25 Oct 2019
Pension contributions 8% vs 25%
You may have read my previous post regarding how pension membership has improved significantly since the introduction of Auto Enrolment.
Research from the Occupational Pension Schemes Survey, UK: 2018 illustrates that more than 45.6m people contributed towards their retirement in 2018.
The growth in pension membership is primarily with those in new, money purchase orientated pensions, with a typical contribution of 8% going in to their pension pot.
Those fortunate to be an active member of a defined pension are making larger personal contributions towards their scheme membership, and often total contributions are in excess of 25%.
We all know there is a pensions gap.
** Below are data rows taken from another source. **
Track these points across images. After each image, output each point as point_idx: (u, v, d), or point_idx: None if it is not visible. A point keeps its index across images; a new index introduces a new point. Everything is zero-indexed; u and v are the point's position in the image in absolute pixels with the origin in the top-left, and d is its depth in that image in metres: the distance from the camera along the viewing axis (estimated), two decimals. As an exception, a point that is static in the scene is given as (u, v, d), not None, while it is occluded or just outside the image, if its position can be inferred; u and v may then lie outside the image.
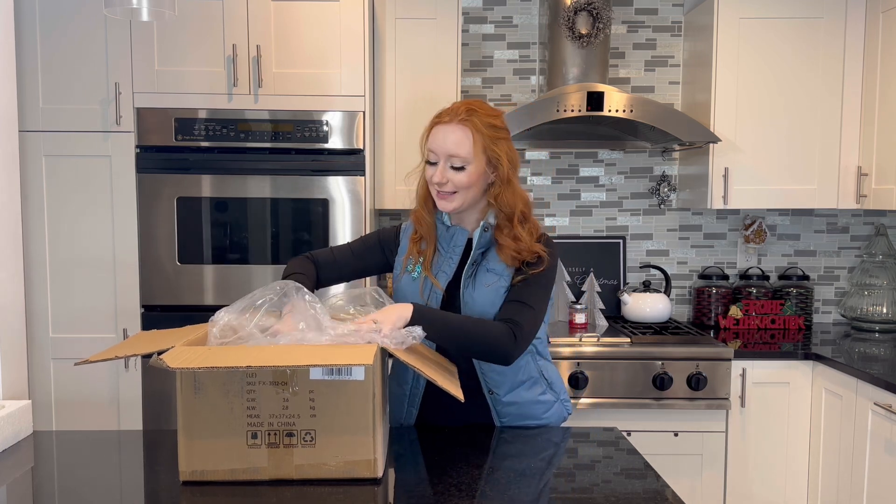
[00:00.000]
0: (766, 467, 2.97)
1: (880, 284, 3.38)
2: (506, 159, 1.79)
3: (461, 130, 1.77)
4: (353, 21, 2.83)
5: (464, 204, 1.81)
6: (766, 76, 3.16)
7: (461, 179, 1.77)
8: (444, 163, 1.78)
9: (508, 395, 1.88)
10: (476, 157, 1.77)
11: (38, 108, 2.82)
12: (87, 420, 2.87)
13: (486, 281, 1.82)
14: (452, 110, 1.80)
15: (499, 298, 1.81)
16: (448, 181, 1.78)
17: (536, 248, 1.80)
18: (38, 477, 1.63)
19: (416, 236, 1.91)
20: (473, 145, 1.76)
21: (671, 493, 1.49)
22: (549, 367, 1.98)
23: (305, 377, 1.46)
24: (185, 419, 1.47)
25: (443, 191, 1.80)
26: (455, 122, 1.78)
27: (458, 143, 1.76)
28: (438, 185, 1.79)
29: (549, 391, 1.95)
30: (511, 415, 1.90)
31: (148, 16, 1.88)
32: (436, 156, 1.79)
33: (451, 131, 1.77)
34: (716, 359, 2.93)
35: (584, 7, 3.13)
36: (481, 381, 1.87)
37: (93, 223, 2.86)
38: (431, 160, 1.81)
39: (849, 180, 3.18)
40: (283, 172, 2.85)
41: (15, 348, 1.99)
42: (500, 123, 1.83)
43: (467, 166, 1.77)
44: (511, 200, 1.81)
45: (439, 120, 1.81)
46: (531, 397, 1.91)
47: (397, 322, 1.59)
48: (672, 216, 3.59)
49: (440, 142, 1.78)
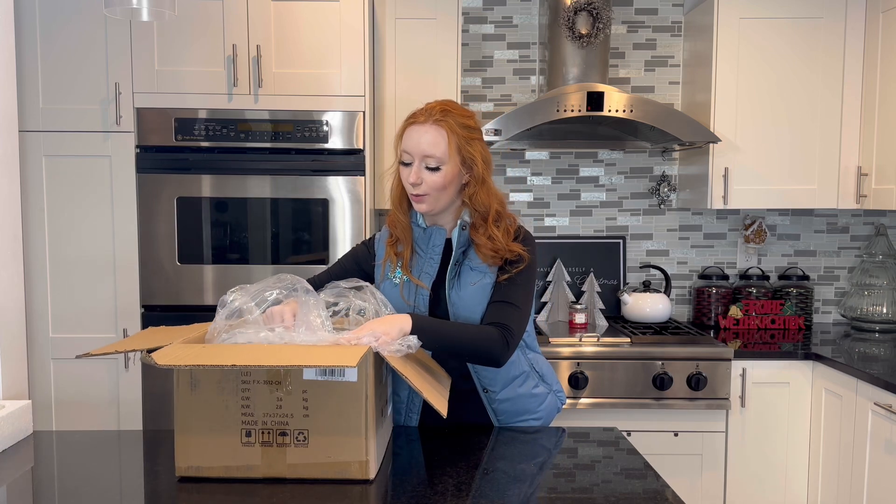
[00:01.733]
0: (766, 467, 2.97)
1: (880, 284, 3.38)
2: (480, 159, 1.79)
3: (436, 131, 1.76)
4: (353, 21, 2.83)
5: (438, 205, 1.81)
6: (767, 76, 3.16)
7: (436, 180, 1.77)
8: (419, 163, 1.77)
9: (503, 391, 1.89)
10: (451, 157, 1.76)
11: (38, 108, 2.82)
12: (87, 420, 2.87)
13: (471, 279, 1.82)
14: (426, 111, 1.79)
15: (485, 296, 1.81)
16: (423, 182, 1.77)
17: (514, 248, 1.80)
18: (38, 477, 1.63)
19: (391, 240, 1.91)
20: (448, 146, 1.76)
21: (671, 493, 1.49)
22: (539, 359, 1.99)
23: (299, 377, 1.46)
24: (182, 415, 1.48)
25: (417, 192, 1.79)
26: (430, 122, 1.77)
27: (434, 144, 1.75)
28: (413, 186, 1.78)
29: (542, 383, 1.97)
30: (507, 412, 1.91)
31: (148, 16, 1.88)
32: (410, 156, 1.78)
33: (426, 132, 1.76)
34: (716, 359, 2.93)
35: (584, 7, 3.13)
36: (475, 381, 1.88)
37: (93, 223, 2.86)
38: (405, 161, 1.80)
39: (849, 180, 3.18)
40: (283, 172, 2.86)
41: (15, 348, 1.99)
42: (473, 124, 1.82)
43: (442, 167, 1.77)
44: (486, 200, 1.81)
45: (414, 120, 1.80)
46: (525, 391, 1.92)
47: (397, 337, 1.58)
48: (672, 216, 3.59)
49: (415, 142, 1.77)
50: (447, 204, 1.83)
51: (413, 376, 1.51)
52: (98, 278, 2.87)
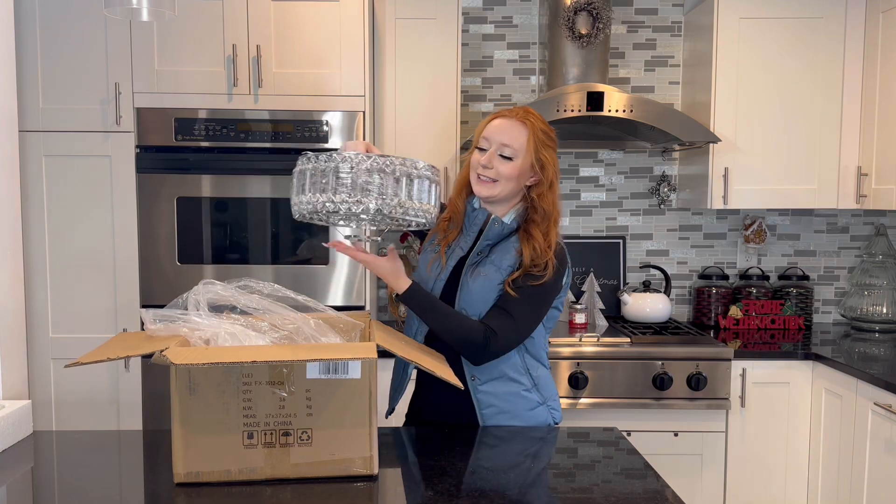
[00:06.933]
0: (766, 467, 2.97)
1: (880, 284, 3.38)
2: (552, 164, 1.91)
3: (520, 126, 1.88)
4: (353, 21, 2.83)
5: (499, 194, 1.89)
6: (767, 76, 3.16)
7: (506, 169, 1.86)
8: (495, 150, 1.87)
9: (486, 384, 1.90)
10: (525, 153, 1.87)
11: (38, 108, 2.82)
12: (87, 420, 2.87)
13: (484, 271, 1.88)
14: (512, 110, 1.93)
15: (490, 291, 1.86)
16: (493, 167, 1.86)
17: (549, 256, 1.86)
18: (38, 477, 1.63)
19: (446, 216, 2.00)
20: (527, 142, 1.87)
21: (671, 493, 1.49)
22: (540, 370, 1.98)
23: (302, 377, 1.47)
24: (181, 420, 1.47)
25: (485, 175, 1.87)
26: (515, 118, 1.89)
27: (514, 136, 1.87)
28: (483, 168, 1.87)
29: (535, 392, 1.95)
30: (492, 406, 1.91)
31: (148, 16, 1.88)
32: (488, 143, 1.89)
33: (511, 125, 1.88)
34: (716, 359, 2.93)
35: (584, 7, 3.13)
36: (464, 366, 1.90)
37: (93, 223, 2.86)
38: (483, 146, 1.90)
39: (849, 180, 3.18)
40: (283, 172, 2.85)
41: (15, 348, 1.99)
42: (552, 134, 1.94)
43: (515, 159, 1.86)
44: (551, 203, 1.90)
45: (500, 115, 1.92)
46: (511, 390, 1.92)
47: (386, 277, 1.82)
48: (672, 216, 3.59)
49: (496, 130, 1.89)
50: (506, 196, 1.90)
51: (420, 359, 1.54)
52: (98, 278, 2.87)
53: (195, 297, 1.60)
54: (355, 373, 1.47)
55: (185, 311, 1.58)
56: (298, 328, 1.63)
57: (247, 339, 1.55)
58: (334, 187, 1.60)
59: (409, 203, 1.64)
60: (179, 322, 1.56)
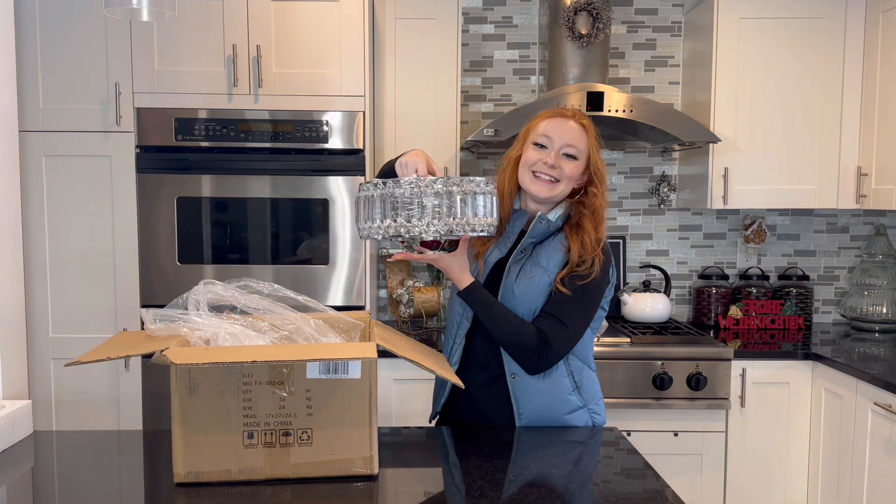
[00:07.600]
0: (766, 467, 2.97)
1: (880, 284, 3.38)
2: (603, 167, 1.93)
3: (581, 129, 1.89)
4: (353, 21, 2.83)
5: (559, 195, 1.88)
6: (766, 76, 3.16)
7: (570, 169, 1.86)
8: (559, 149, 1.86)
9: (525, 383, 1.86)
10: (585, 155, 1.88)
11: (38, 108, 2.82)
12: (87, 420, 2.87)
13: (529, 272, 1.86)
14: (566, 110, 1.94)
15: (538, 294, 1.84)
16: (559, 167, 1.85)
17: (597, 251, 1.85)
18: (38, 477, 1.63)
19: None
20: (588, 145, 1.89)
21: (671, 493, 1.49)
22: (584, 372, 1.93)
23: (302, 377, 1.47)
24: (180, 420, 1.47)
25: (550, 174, 1.85)
26: (575, 120, 1.90)
27: (578, 138, 1.87)
28: (549, 168, 1.85)
29: (576, 394, 1.90)
30: (530, 407, 1.87)
31: (148, 16, 1.88)
32: (551, 141, 1.87)
33: (574, 127, 1.88)
34: (716, 359, 2.93)
35: (584, 7, 3.13)
36: (505, 364, 1.87)
37: (93, 223, 2.86)
38: (543, 143, 1.88)
39: (849, 180, 3.18)
40: (283, 172, 2.86)
41: (15, 348, 1.99)
42: (600, 140, 1.94)
43: (578, 158, 1.87)
44: (602, 203, 1.90)
45: (561, 113, 1.91)
46: (552, 391, 1.88)
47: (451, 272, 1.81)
48: (672, 216, 3.59)
49: (560, 130, 1.87)
50: (560, 197, 1.90)
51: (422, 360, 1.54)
52: (98, 278, 2.87)
53: (195, 297, 1.60)
54: (355, 373, 1.47)
55: (185, 311, 1.58)
56: (298, 328, 1.63)
57: (247, 339, 1.55)
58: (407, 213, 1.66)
59: (475, 220, 1.68)
60: (179, 322, 1.56)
A contribution in excess of 25% is significantly more likely to provide a meaningful income in the future compared to a contribution of 8%. Clients that have not been a member of a Defined benefit Scheme during their working lifetime have missed out on significant benefits. In order to rectify the situation, clients need to increase their contributions during their working career, to improve the likelihood of an improved income in retirement.
There is no denying Auto Enrolment has been a big success. It has provided clients a good start and created some new habits. In order to build on this, Government, employers, pension providers, advisers and the pensions industry need to come together, and continue to educate on the benefits of increasing one’s contribution to enable more clients to have sufficient funds to retire on their own terms.